Wednesday, September 21, 2011

"Acadian Bacon"??? - What is Wrong With Me?

When I started this blog, I intended to chronicle my forays into pork preparation and preservation. Before long, I realized that I was preparing (and preserving) the same dishes over and over. Lonzino is absolutely amazing, but one I've documented how I make it, does anyone really want to see it again and again? I think not. Furthermore, much of my work was recreating the work of Michael Ruhlman and Jason Molinari. Why read my work when you can read theirs? This led to a fairly long hiatus in posting. It's not that I lost interest in pork (or other meat) projects. I needed to make it interesting to read about. The good news is that I am back at it. If you've read me all along, you know that I am interested in barbeque, sausagemaking, meat curing, and basically anything that involves taking "long-cut" to preparing food. I really should join the Slow Food movement.
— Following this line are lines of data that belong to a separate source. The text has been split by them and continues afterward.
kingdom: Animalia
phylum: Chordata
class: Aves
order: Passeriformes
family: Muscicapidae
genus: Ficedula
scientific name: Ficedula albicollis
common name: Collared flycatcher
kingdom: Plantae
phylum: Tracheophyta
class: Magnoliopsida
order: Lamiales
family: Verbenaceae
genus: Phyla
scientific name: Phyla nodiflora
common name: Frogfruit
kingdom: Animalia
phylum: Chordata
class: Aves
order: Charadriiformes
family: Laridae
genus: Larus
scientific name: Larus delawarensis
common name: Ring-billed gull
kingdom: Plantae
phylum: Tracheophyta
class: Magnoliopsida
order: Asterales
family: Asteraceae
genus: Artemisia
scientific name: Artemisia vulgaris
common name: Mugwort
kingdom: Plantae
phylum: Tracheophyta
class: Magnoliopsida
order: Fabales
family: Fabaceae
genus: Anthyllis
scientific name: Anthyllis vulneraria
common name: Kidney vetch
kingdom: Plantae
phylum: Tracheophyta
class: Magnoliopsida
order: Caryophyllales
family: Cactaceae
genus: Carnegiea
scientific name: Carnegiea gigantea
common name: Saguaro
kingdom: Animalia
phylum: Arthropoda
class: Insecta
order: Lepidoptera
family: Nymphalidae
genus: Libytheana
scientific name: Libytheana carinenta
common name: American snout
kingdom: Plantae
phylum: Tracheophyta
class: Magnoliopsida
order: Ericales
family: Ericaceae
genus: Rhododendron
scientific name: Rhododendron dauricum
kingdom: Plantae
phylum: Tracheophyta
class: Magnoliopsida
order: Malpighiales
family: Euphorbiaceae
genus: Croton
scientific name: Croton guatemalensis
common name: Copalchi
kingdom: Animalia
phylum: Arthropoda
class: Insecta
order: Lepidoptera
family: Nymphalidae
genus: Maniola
So among my recent projects was a random idea that hit me one day. I thought it would be cool to take a pork loin and cure it in the style of Canadian Bacon but, instead of using pickling spices, why not give it a Louisiana flavor profile like Tasso?
Pictured to the right is a half of a pork loin bathing in a brine of kosher salt, Cure #1, sugar, cane syrup, garlic, chili, cayenne, mustard seed, and bay leaves. This bath lasted 3 days and then the loin was treated with a crusting of garlic, cayenne, chili, and salt before being heavily smoked over hickory.

I am not posting the recipe yet because it needs some work. This final product was absolutely delicious, but it needs some work. It had the look and feel of high-end deli meat. I was looking for a denser, pinker cured effect. I think it may need more time in the bath. I am going to do some research and try again. I will post the recipe when I get it the way I want it. In the meantime, I am "stuck" eating all of this smoky goodness. Oh, well. I guess there are worse punishments for "failure".



Happy Grilling Guy said...

I think you are on the right track. I would let it cure for at least a week. Great ideas, I look forward to the follow up post.

David said...

I am going to try again soon. I want to strengthen the cure. I may even try the dry-salting method. I can picture the result I want in my head, I just need to figure out how to get there.


Happy Grilling Guy said...

After I read your post I stuck a pork loin in cure for fun. Ruhlman basic cure + maple syrup. I'm going to let it cure for nine days then smoke to 150F. Not as much "kick" as yours. I'll let you know if nine days is long enough.